EXTRACTED INFORMATION:
________________
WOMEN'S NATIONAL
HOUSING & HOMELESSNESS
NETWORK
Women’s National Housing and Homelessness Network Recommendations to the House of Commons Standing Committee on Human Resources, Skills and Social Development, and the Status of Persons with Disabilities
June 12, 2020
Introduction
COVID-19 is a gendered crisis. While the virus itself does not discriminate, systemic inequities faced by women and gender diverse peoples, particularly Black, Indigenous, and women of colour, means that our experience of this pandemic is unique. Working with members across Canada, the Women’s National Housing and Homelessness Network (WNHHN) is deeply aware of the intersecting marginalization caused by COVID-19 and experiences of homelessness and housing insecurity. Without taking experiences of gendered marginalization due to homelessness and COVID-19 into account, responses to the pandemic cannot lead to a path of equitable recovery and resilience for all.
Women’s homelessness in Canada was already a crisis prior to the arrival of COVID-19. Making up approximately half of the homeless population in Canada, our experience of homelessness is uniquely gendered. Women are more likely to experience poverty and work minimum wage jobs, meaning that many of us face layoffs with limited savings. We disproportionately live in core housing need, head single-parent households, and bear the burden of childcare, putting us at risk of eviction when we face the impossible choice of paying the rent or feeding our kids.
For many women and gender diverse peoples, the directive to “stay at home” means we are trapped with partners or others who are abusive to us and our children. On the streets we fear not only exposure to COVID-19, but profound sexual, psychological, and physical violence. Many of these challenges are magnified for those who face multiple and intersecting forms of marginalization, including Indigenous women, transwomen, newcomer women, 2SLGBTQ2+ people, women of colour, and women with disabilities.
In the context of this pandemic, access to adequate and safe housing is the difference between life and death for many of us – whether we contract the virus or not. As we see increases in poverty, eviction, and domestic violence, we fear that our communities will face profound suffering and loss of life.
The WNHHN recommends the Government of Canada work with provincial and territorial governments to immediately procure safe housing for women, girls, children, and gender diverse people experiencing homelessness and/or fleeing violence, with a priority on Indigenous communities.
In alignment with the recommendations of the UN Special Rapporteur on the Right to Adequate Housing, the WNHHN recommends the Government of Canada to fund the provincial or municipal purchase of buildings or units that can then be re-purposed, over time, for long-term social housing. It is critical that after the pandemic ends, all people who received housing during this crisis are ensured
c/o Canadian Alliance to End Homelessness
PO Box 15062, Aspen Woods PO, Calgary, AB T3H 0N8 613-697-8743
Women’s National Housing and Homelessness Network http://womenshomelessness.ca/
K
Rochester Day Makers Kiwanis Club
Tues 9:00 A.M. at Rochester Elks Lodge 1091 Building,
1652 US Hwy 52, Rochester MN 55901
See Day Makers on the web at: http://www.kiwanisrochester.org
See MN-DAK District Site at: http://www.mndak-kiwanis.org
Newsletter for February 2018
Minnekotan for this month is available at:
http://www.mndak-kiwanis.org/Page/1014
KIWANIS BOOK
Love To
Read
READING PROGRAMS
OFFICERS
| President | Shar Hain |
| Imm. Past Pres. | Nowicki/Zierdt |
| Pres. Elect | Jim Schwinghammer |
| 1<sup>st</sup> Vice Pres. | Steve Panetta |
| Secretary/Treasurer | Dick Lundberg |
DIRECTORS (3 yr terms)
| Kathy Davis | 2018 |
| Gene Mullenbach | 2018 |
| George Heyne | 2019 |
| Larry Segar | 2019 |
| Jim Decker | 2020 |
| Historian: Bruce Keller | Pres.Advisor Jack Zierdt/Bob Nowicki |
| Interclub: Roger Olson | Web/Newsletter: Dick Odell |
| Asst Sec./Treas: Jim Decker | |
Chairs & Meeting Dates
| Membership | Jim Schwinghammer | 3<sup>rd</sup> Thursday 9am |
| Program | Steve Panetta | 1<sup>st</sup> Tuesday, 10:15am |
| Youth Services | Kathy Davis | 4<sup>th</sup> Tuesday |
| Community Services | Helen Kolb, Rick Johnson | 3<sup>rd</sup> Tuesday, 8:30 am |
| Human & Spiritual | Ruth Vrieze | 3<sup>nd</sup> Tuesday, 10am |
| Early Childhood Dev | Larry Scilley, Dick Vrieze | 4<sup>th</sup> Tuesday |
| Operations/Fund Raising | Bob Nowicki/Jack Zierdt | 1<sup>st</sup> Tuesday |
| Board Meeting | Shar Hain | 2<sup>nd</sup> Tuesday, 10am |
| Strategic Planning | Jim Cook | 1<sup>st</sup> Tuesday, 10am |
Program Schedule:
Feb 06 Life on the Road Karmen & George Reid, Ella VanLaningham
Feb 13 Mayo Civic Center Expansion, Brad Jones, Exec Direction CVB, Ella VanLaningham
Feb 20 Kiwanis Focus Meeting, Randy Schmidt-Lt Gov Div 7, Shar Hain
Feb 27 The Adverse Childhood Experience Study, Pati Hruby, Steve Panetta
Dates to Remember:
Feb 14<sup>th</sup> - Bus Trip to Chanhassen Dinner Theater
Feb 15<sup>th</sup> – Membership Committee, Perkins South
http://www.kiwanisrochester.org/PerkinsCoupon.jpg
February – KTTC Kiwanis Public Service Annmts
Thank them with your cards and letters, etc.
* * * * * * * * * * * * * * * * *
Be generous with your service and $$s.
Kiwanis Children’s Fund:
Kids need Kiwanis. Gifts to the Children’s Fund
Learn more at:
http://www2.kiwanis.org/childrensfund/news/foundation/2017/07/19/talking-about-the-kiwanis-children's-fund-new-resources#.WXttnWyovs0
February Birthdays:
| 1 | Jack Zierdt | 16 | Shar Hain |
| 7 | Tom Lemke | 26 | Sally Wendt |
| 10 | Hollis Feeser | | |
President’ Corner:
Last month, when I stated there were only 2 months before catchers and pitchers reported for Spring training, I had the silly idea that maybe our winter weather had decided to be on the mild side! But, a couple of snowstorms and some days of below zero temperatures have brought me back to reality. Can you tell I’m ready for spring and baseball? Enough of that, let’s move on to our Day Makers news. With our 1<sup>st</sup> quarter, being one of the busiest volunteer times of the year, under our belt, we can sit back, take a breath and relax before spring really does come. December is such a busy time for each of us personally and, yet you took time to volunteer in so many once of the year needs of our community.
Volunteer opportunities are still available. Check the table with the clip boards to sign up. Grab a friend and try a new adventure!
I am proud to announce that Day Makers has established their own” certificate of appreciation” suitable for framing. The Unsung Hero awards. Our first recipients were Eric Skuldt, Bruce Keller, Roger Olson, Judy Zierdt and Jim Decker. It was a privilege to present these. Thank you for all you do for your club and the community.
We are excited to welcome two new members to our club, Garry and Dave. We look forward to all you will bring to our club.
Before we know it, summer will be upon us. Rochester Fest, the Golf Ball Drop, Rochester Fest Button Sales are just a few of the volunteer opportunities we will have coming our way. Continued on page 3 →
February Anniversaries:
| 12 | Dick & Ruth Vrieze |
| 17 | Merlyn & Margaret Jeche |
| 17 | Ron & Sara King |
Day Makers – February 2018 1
________________
YOUR TASK: Print exactly the lines above, between the one holding "READING PROGRAMS" and the one holding "Tuesday, 8:30 am |", inclusive, and nothing besides.

SOLUTION TO THE PROBLEM:
READING PROGRAMS
OFFICERS
| President | Shar Hain |
| Imm. Past Pres. | Nowicki/Zierdt |
| Pres. Elect | Jim Schwinghammer |
| 1<sup>st</sup> Vice Pres. | Steve Panetta |
| Secretary/Treasurer | Dick Lundberg |
DIRECTORS (3 yr terms)
| Kathy Davis | 2018 |
| Gene Mullenbach | 2018 |
| George Heyne | 2019 |
| Larry Segar | 2019 |
| Jim Decker | 2020 |
| Historian: Bruce Keller | Pres.Advisor Jack Zierdt/Bob Nowicki |
| Interclub: Roger Olson | Web/Newsletter: Dick Odell |
| Asst Sec./Treas: Jim Decker | |
Chairs & Meeting Dates
| Membership | Jim Schwinghammer | 3<sup>rd</sup> Thursday 9am |
| Program | Steve Panetta | 1<sup>st</sup> Tuesday, 10:15am |
| Youth Services | Kathy Davis | 4<sup>th</sup> Tuesday |
| Community Services | Helen Kolb, Rick Johnson | 3<sup>rd</sup> Tuesday, 8:30 am |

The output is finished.